TOINETTE. - Bien, notr' maître.
(Elle sort).
SCÈNE V
BEAUTRU, seul. - Asseyons-nous. (Il se place dans le fauteuil). Aïe ! Il est bien dur, ce fauteuil ! Oh ! là là ! Cette maladie est bizarre. Il y a huit jours, je m'étais rendu au Palais-Mazarin pour porter au ministre un superbe manteau doublé de petit-gris. J'attendis longtemps, j'avais faim, j'avisai sur une table une collation préparée pour Son Eminence... Il y avait un certain gâteau, dont l'odeur et la mine m'alléchèrent fort... Aïe aïe Me voyant seul, je me risquai à goûter ce gâteau ; j'en pris une bouchée... délicieux !... deux... exquis !... Le gâteau tout entier y passa ! Quand je rentrai chez moi, je ressentis des... des nécessités impérieuses. Aïe !... Ai-je été empoisonné ? Je n'ose avouer le fait : si le ministre apprenait que j'ai mangé son gâteau, il me ferait jeter à la Bastille !
SCÈNE VI
BEAUTRU, LE DOCTEUR PURGON
PURGON. - Serviteur !
BEAUTRU. - Bonjour, Docteur Purgon.
PURGON. - Comment passâtes-vous la nuit ? Dormîtes-vous ? Sommeillâtes-vous ?
BEAUTRU. - Je ne sommeillai point, mais je dormis à poings fermés.
PURGON. - Remplîtes-vous régulièrement vos fonctions ?
BEAUTRU. - Hélas ! Non. Point ne pus... point ne pus !
PURGON. - Purgarum et lavementarum, plusieurs fois.
BEAUTRU. - Plusieurs foisrarum.
PURGON. - Mangez des pruneaux, vous aurez le ventre libre : liberum venter. Je vais vous envoyer Diafoirus ; le mal est entêté : ne l'attaquons pas par devant, au contraire...
BEAUTRU. - Au contraire ! en ce cas, attaquez-le par derrière.
PURGON. - Il y a du fondement dans ce que vous dites. Au revoir. Ne bougez, ne bougez. (Il sort).
SCÈNE VII
BEAUTRU, DIAFOIRUS, THOMAS
BEAUTRU. - Quel habile homme ! Décidément, je suis malade, je dois être malade.
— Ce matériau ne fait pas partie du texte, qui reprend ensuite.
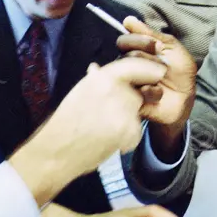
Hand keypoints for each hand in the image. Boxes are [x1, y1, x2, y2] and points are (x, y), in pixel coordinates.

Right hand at [12, 57, 164, 205]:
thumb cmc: (65, 121)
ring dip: (127, 119)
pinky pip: (136, 130)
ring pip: (137, 112)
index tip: (157, 72)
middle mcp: (117, 90)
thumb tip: (96, 68)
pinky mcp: (131, 132)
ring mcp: (126, 112)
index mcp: (103, 77)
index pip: (136, 65)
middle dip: (130, 101)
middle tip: (109, 113)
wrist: (59, 150)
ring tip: (104, 127)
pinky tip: (108, 139)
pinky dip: (127, 136)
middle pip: (138, 92)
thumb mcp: (78, 92)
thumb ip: (95, 80)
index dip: (149, 69)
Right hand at [118, 17, 197, 126]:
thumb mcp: (170, 47)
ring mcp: (127, 84)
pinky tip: (159, 93)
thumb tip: (128, 20)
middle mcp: (127, 67)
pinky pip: (136, 91)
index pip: (124, 41)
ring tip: (161, 80)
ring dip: (151, 74)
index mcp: (135, 52)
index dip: (139, 41)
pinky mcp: (130, 101)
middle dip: (148, 59)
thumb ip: (150, 33)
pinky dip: (152, 90)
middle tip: (162, 66)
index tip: (155, 46)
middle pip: (126, 56)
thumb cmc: (179, 71)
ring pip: (129, 73)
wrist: (185, 98)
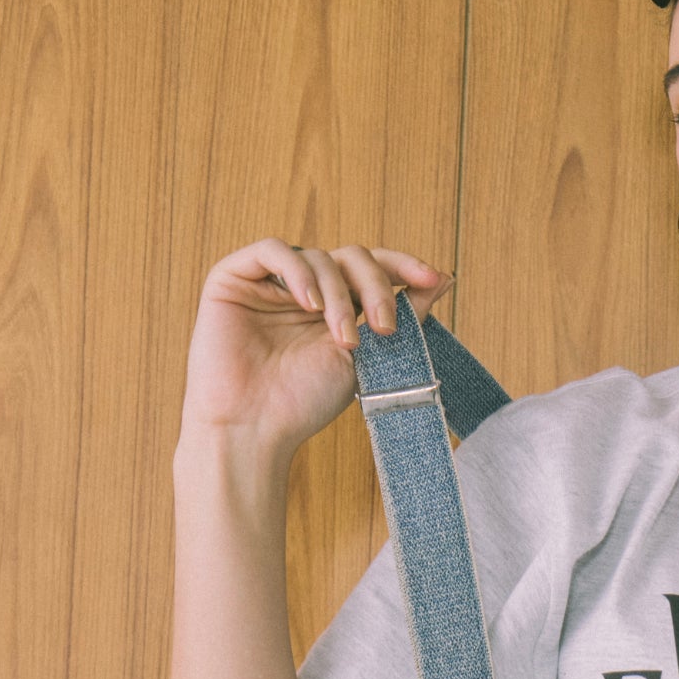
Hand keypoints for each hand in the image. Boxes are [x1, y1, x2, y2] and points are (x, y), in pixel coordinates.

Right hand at [180, 238, 453, 453]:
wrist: (253, 428)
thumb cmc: (305, 402)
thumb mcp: (369, 356)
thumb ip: (404, 315)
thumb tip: (445, 278)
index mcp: (335, 305)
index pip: (372, 268)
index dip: (403, 267)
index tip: (433, 279)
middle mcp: (304, 289)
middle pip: (351, 257)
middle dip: (375, 287)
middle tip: (384, 327)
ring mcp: (269, 283)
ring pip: (318, 256)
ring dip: (338, 295)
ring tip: (342, 338)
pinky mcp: (233, 278)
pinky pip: (272, 250)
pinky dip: (298, 271)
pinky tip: (307, 304)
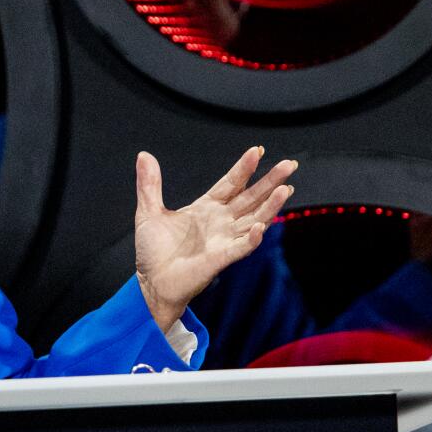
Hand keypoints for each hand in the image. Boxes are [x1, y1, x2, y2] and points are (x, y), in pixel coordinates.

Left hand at [134, 148, 297, 330]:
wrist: (151, 281)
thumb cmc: (153, 250)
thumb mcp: (148, 211)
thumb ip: (149, 184)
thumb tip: (143, 155)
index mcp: (206, 208)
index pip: (230, 183)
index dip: (244, 168)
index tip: (257, 150)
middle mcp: (220, 221)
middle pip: (250, 197)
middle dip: (269, 181)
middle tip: (288, 165)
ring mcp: (223, 240)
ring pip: (254, 219)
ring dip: (269, 206)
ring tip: (285, 188)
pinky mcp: (220, 258)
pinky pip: (241, 247)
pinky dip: (252, 237)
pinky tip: (261, 226)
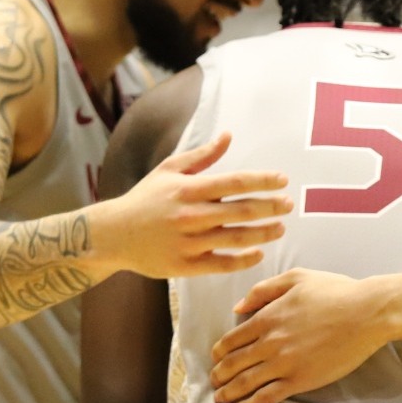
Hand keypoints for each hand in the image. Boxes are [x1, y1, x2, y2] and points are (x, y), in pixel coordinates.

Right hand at [98, 133, 291, 278]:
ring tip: (280, 229)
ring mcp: (189, 242)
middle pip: (242, 210)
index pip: (235, 182)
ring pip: (237, 239)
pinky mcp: (186, 266)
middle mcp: (191, 215)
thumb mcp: (169, 170)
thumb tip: (228, 136)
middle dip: (271, 207)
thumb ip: (202, 156)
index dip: (263, 181)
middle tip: (288, 205)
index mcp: (189, 189)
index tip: (283, 181)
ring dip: (264, 233)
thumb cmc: (144, 199)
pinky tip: (258, 252)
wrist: (113, 235)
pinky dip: (244, 260)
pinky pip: (223, 264)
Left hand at [209, 270, 388, 402]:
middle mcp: (269, 342)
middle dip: (219, 376)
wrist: (366, 312)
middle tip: (214, 383)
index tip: (216, 359)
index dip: (219, 353)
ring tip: (220, 400)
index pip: (231, 340)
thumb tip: (238, 308)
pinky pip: (267, 397)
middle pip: (233, 364)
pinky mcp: (300, 380)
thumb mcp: (296, 278)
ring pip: (245, 383)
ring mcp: (283, 363)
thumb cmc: (335, 292)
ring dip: (228, 393)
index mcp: (267, 317)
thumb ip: (262, 291)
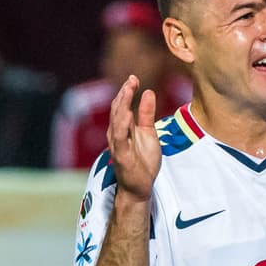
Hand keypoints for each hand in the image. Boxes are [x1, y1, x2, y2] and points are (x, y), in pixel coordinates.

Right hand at [107, 75, 160, 203]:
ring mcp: (117, 144)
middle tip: (131, 79)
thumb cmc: (143, 162)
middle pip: (118, 109)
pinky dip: (123, 125)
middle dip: (124, 93)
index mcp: (123, 128)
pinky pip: (120, 138)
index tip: (134, 78)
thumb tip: (149, 92)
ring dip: (122, 104)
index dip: (127, 91)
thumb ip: (147, 114)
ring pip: (117, 120)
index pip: (122, 105)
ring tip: (128, 89)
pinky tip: (128, 114)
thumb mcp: (149, 133)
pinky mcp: (122, 155)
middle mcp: (116, 134)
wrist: (140, 187)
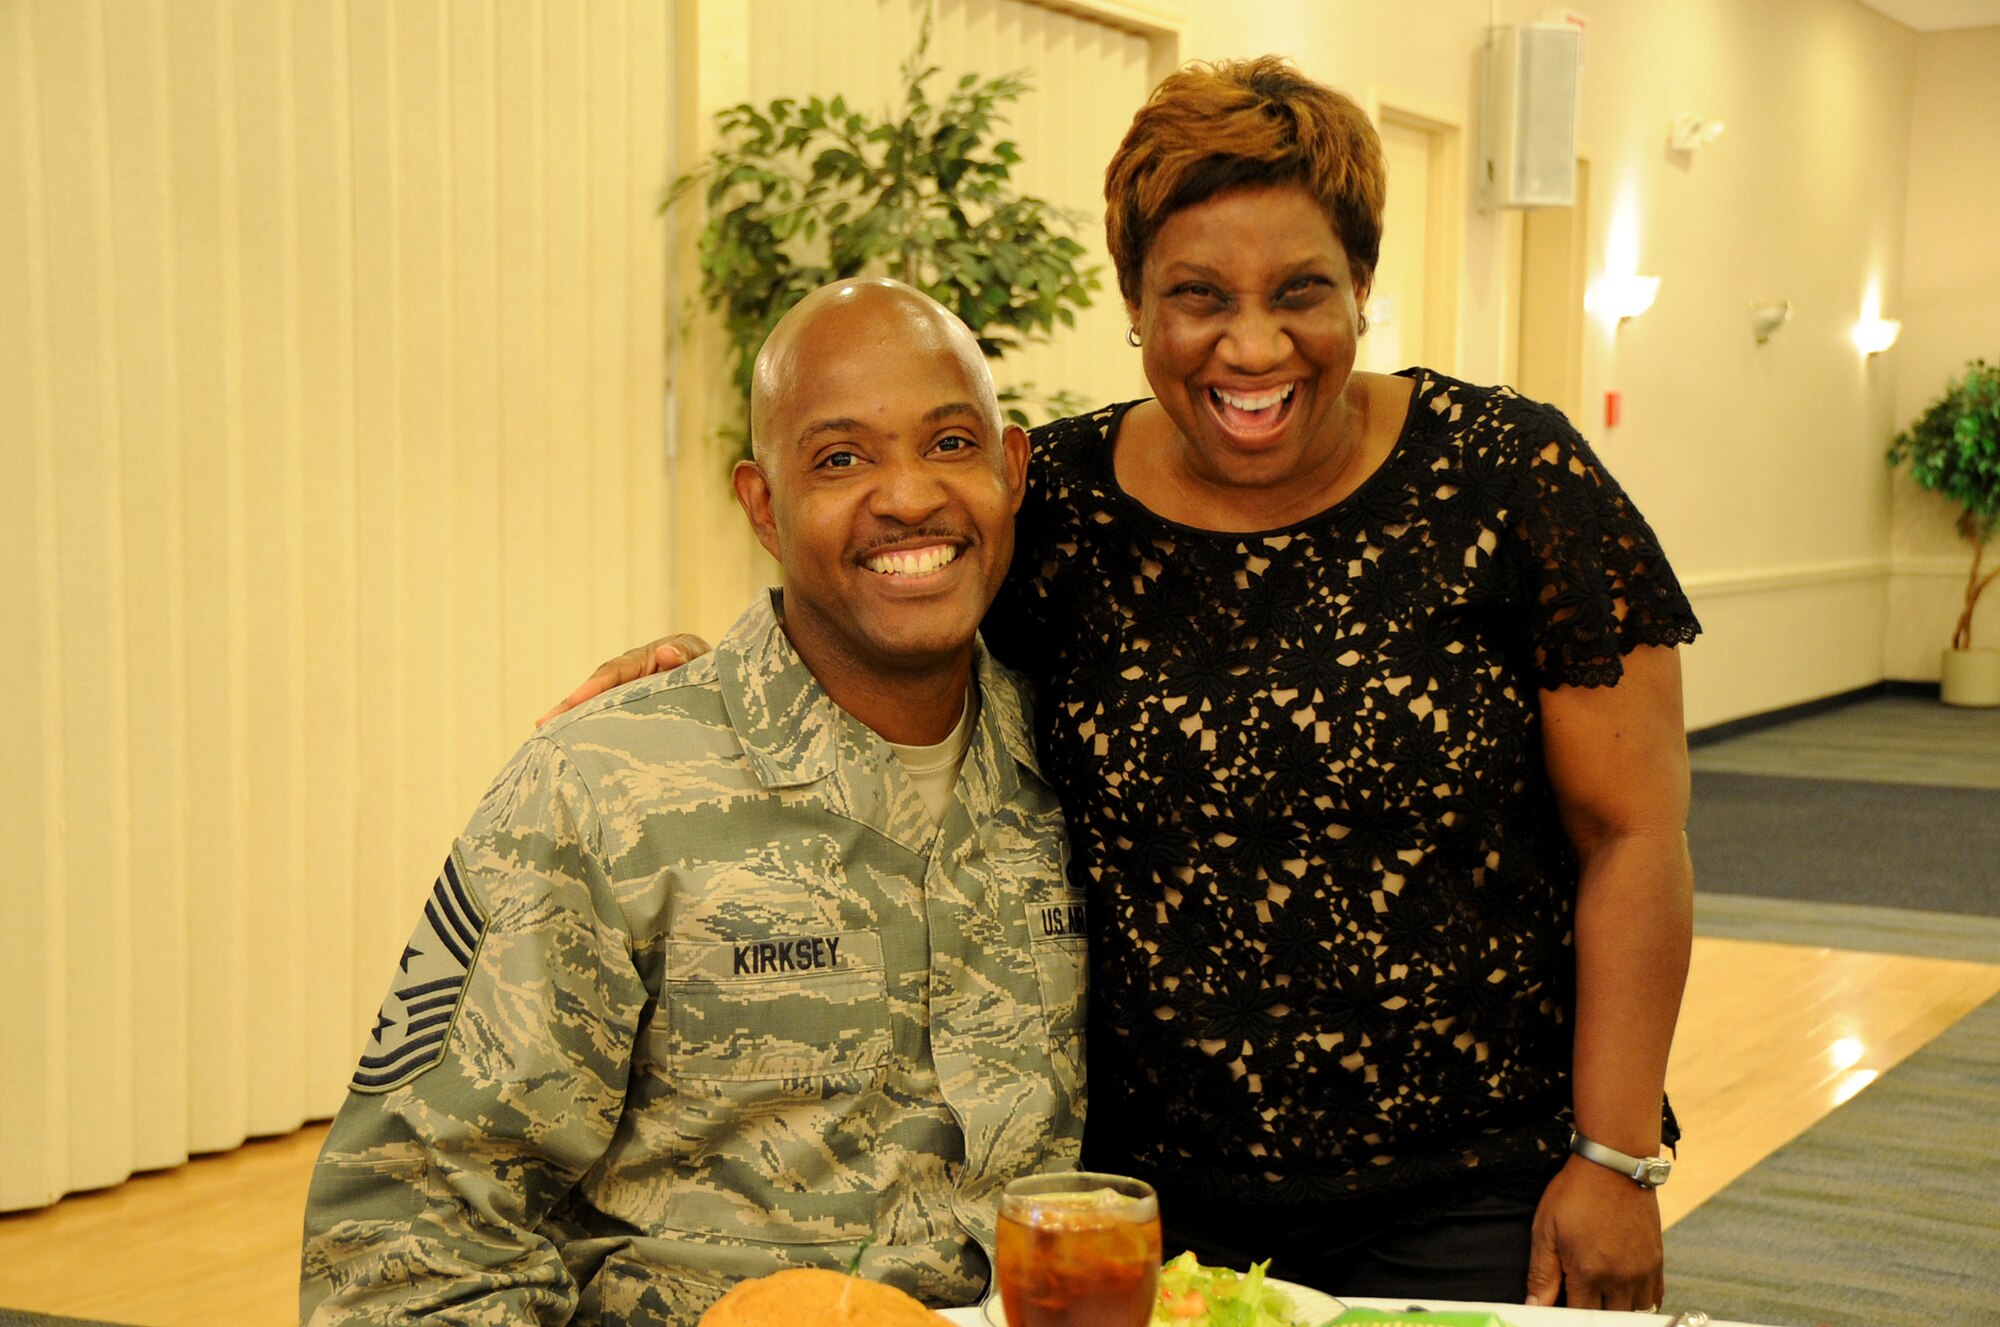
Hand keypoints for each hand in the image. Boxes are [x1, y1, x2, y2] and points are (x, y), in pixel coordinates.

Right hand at [535, 634, 711, 726]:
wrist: (725, 687)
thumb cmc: (711, 670)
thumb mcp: (702, 657)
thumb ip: (687, 654)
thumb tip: (666, 655)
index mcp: (646, 658)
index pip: (615, 672)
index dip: (594, 686)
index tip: (574, 701)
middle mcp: (631, 676)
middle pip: (596, 691)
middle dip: (569, 707)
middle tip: (543, 724)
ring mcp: (629, 696)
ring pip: (597, 708)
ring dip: (572, 722)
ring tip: (545, 739)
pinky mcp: (632, 715)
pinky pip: (608, 722)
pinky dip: (589, 733)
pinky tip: (568, 751)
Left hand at [1523, 1155, 1664, 1310]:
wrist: (1614, 1165)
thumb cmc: (1575, 1193)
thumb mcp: (1546, 1230)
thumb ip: (1542, 1274)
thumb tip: (1535, 1307)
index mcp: (1589, 1272)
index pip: (1579, 1318)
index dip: (1566, 1316)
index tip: (1560, 1306)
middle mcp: (1621, 1278)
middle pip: (1609, 1320)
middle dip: (1592, 1315)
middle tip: (1578, 1297)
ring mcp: (1642, 1272)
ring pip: (1633, 1313)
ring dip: (1616, 1311)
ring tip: (1599, 1295)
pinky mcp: (1657, 1262)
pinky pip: (1654, 1299)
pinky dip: (1638, 1302)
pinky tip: (1621, 1292)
(Diafoirus entre avec son fils Thomas).
DIAFOIRUS. - Monsieur Beautru, permettez-moi de vous présenter mon fils et élève, Thomas Diafoirus, un habile homme, qui saigne, purge, médicamente quasi comme son papa. (ÀThomas) Saluez, Thomas, mon fils.
(Thomas salue en sautant).
DIAFOIRUS. - Je viens de remettre à votre servante douze boîtes de pillules, vingt flacons d'élixir et quatorze bocaux de sangue-sucs.
BEAUTRU. - Miséricorde ! Vous allez me ruiner !
THOMAS, d'une voix flûtée. - N'ayez crainte, point ne vous écorcherons... Monsieur Fleurant, notre aide et préparateur, est ici avec un joli, mignon petit clystère.